Analyzing 35 years of satellite images, researchers from the UMD Department of Geographical Sciences have discovered that while global tree cover has increased by more than 7 percent overall since 1982, tropical rainforest regions saw a net loss.

The resulting paper, published yesterday in Nature, is the first to map changes to global land cover over an extensive period from 1982 through 2016. Researchers utilized satellite data to monitor changes in tall vegetation, such as trees, as well as short vegetation and bare ground throughout the world.

“It’s important to understand that the trees we’re gaining are not in rainforests” said Matt Hansen, professor of geographical sciences and a co-author on the study. “While we saw an increase in tree cover in higher altitudes outside of the tropics, tropical deforestation continues and so do the harmful carbon emissions that result from it.”
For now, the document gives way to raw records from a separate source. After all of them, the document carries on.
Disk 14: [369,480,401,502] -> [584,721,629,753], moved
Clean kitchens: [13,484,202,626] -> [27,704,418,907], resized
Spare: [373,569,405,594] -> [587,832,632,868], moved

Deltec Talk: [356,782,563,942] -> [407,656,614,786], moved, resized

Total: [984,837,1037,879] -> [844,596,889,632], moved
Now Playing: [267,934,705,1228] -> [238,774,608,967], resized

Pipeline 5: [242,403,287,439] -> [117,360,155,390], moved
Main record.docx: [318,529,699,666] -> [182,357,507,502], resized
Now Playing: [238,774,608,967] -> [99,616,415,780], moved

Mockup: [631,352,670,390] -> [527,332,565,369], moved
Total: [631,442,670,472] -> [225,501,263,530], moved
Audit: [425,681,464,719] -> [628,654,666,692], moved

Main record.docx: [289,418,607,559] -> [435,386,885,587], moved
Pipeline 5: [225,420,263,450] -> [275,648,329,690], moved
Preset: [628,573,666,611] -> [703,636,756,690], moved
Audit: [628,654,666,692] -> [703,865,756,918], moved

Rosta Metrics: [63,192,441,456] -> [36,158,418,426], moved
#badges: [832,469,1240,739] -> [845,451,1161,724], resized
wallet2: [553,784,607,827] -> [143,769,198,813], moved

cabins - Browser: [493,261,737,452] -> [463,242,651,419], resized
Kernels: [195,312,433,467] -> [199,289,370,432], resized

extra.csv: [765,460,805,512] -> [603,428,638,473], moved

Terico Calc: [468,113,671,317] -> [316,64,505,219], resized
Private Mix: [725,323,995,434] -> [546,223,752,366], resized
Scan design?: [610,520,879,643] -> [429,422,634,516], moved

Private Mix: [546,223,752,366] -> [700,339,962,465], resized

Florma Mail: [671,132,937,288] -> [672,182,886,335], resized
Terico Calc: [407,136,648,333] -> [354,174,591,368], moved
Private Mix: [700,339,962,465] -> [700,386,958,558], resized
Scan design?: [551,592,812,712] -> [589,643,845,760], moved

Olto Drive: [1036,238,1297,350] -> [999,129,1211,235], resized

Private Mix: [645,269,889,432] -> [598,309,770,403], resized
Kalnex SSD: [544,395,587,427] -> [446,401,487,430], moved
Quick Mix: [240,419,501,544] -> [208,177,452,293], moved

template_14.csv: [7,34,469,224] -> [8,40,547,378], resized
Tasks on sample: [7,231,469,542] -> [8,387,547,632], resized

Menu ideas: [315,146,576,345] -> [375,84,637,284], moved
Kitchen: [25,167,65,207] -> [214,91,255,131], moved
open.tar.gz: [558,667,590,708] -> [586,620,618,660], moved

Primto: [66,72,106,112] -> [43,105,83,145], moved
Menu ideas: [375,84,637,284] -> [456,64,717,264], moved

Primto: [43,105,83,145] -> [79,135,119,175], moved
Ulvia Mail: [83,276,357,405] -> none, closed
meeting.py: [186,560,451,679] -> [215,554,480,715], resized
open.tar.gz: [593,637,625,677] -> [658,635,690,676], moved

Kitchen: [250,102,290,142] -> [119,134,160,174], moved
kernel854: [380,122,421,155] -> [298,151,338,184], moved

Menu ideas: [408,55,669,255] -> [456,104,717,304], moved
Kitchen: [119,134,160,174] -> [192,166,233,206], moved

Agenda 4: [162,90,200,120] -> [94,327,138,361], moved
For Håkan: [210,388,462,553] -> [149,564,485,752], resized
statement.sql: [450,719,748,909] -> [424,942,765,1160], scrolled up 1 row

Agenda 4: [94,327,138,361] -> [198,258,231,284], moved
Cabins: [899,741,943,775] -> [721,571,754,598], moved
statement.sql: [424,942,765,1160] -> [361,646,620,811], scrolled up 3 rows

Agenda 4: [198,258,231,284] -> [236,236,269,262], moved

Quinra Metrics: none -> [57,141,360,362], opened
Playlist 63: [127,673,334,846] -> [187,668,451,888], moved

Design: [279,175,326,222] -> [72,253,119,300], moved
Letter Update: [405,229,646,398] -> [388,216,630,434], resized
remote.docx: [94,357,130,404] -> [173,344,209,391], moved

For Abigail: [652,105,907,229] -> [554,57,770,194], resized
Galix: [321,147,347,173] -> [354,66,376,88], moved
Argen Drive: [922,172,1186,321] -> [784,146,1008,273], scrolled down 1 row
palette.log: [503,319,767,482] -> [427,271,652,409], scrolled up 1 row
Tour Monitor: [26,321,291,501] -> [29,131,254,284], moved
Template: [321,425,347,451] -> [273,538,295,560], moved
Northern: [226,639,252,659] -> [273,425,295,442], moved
To understand the drivers of global land change, Hansen and colleagues used a probability sample and interpretation of very high-resolution images in Google Earth, which allowed them to see fine details of land use such as buildings, crop fields, logging roads, grazing paddocks and oil wells. They attributed 60 percent of all land changes occurring over this 35-year period to direct human activities, and say the other 40 percent were caused by indirect drivers such as climate change.

Other findings include that forests in the western United States are suffering increasing stress from insects, wildfires, heat and drought; warming is facilitating wood vegetation growth in northeastern Siberia, western Alaska and northern Quebec; and bare ground cover decreased by more than 3 percent, most notably in regions of Asia where agricultural practices have improved and modernized.

“The study really shows the complexity of land change at regional scales,” said lead author Xiao-Peng Song, a post-doctoral associate in the UMD Department of Geographical Sciences. “We hope that experts who specialize in specific regions can use our dataset to investigate the exact drivers of land change and that policymakers can use our results to make informed decisions about future land use.”

The research team also included Associate Research Professor Peter Potapov, Research Professor John Townshend and post-doctoral associate Alexandra Tyukavina from the UMD Department of Geographical Sciences, as well as Stephen Stehman from the State University of New York and Eric Vermote from NASA Goddard Space Flight Center.